Five years later, in another blow to the domestic dairy industry, a broader scandal surrounding melamine-contaminated milk and infant formulas resulted in factory closures, prison terms and a devastating credibility crisis for the domestic dairy sector.

So it should come as no surprise that babies with prominent foreheads as a result of a developmental disorder have once again made headlines.

The parents of five children in Chenzhou, Hunan province, alerted the county’s market supervision authority that their babies developed swollen heads after being given a milk protein drink that, it turned out, contains few of the nutrients necessary for human growth.

But contradicting reports of the product being recommended by doctors at public hospitals, local authorities assured us no hospital or doctor has been found involved.

Indeed, according to a report by Hunan TV, it seems the parents had all bought the protein powder on the advice of staff at a branch of a popular chain of children’s stores who recommended the product as an ideal substitute for regular dairy-based formulas for those infants allergic to milk. The store has acknowledged the drink is hardly nutritious, but says it “does no harm either”. And one employee was quoted as saying that the product was clearly labelled as a protein drink and the company did not falsely advertise the product.

Although it has not been revealed how long the babies had been given the drink, all five had a vitamin D deficiency and displayed stunted growth.

It is always good to know the authorities are resolved to respond to sensitive topics of public concern, and that a thorough investigation is being conducted into the incident with the authorities pledging any wrongdoers will receive severe punishments.

But the anxieties raised among parents nationwide over the report shows that the safety of domestic infant formula is still a highly charged issue.

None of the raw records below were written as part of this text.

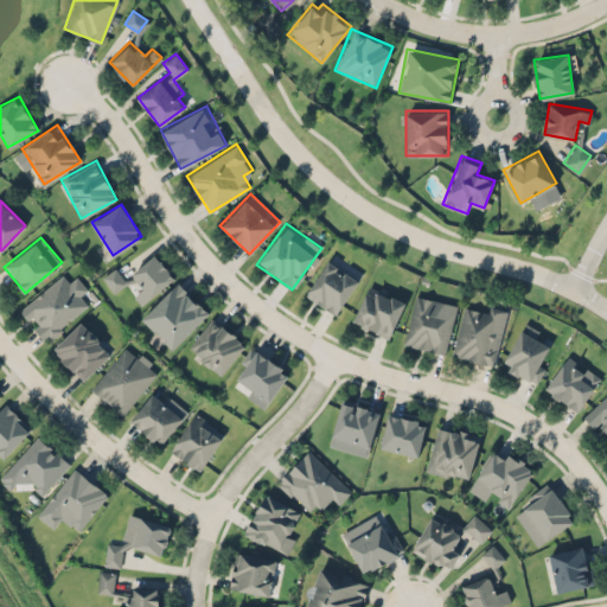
[(174,278),(155,255),(126,280),(115,267),(102,276),(114,292),(125,282),(142,304),(174,278)]
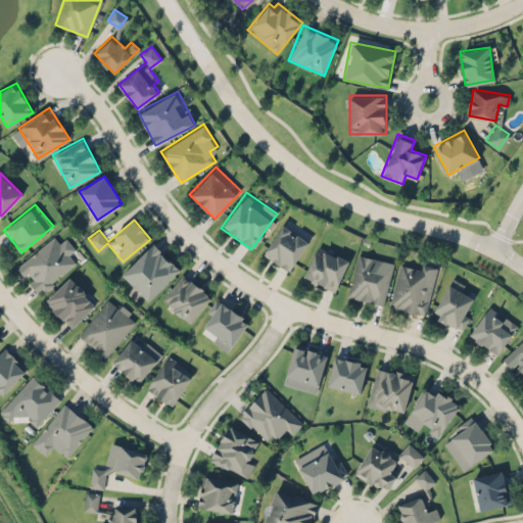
[(290,272),(310,239),(281,222),(262,255),(290,272)]
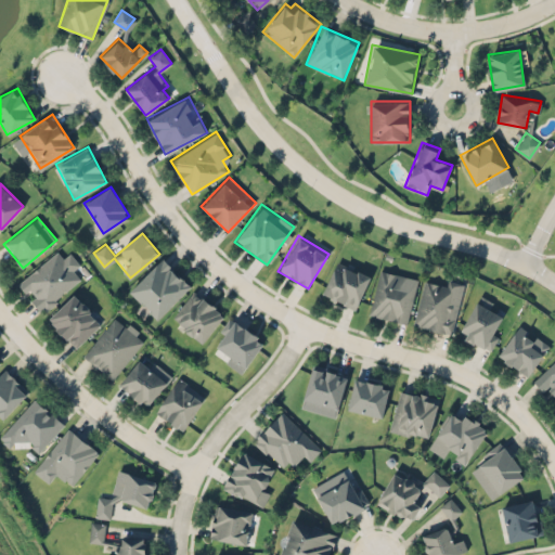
[(81,278),(55,249),(16,284),(42,313),(81,278)]
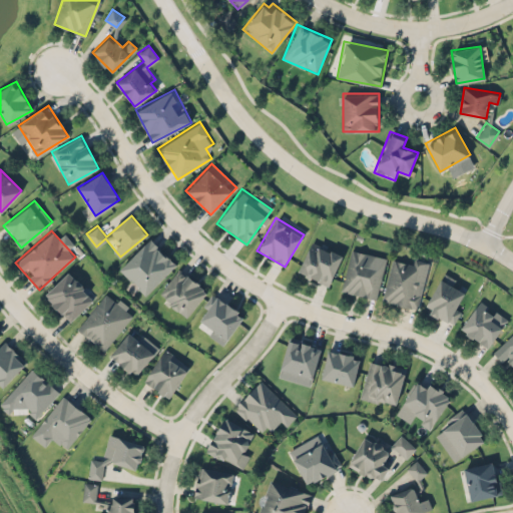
[(177,263),(149,236),(118,269),(146,296),(177,263)]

One of the things highlighted by this case – actually in nearly all similar cases – is that local watchdogs failed to respond to the initial concerns of patients. Complaints about the infant formula arose last year, but the local authorities waited until their national-level superiors instructed them to act before doing so.

The frequent repeats of such belated actions on the part of local watchdogs justify questions being asked about how they can better perform their role.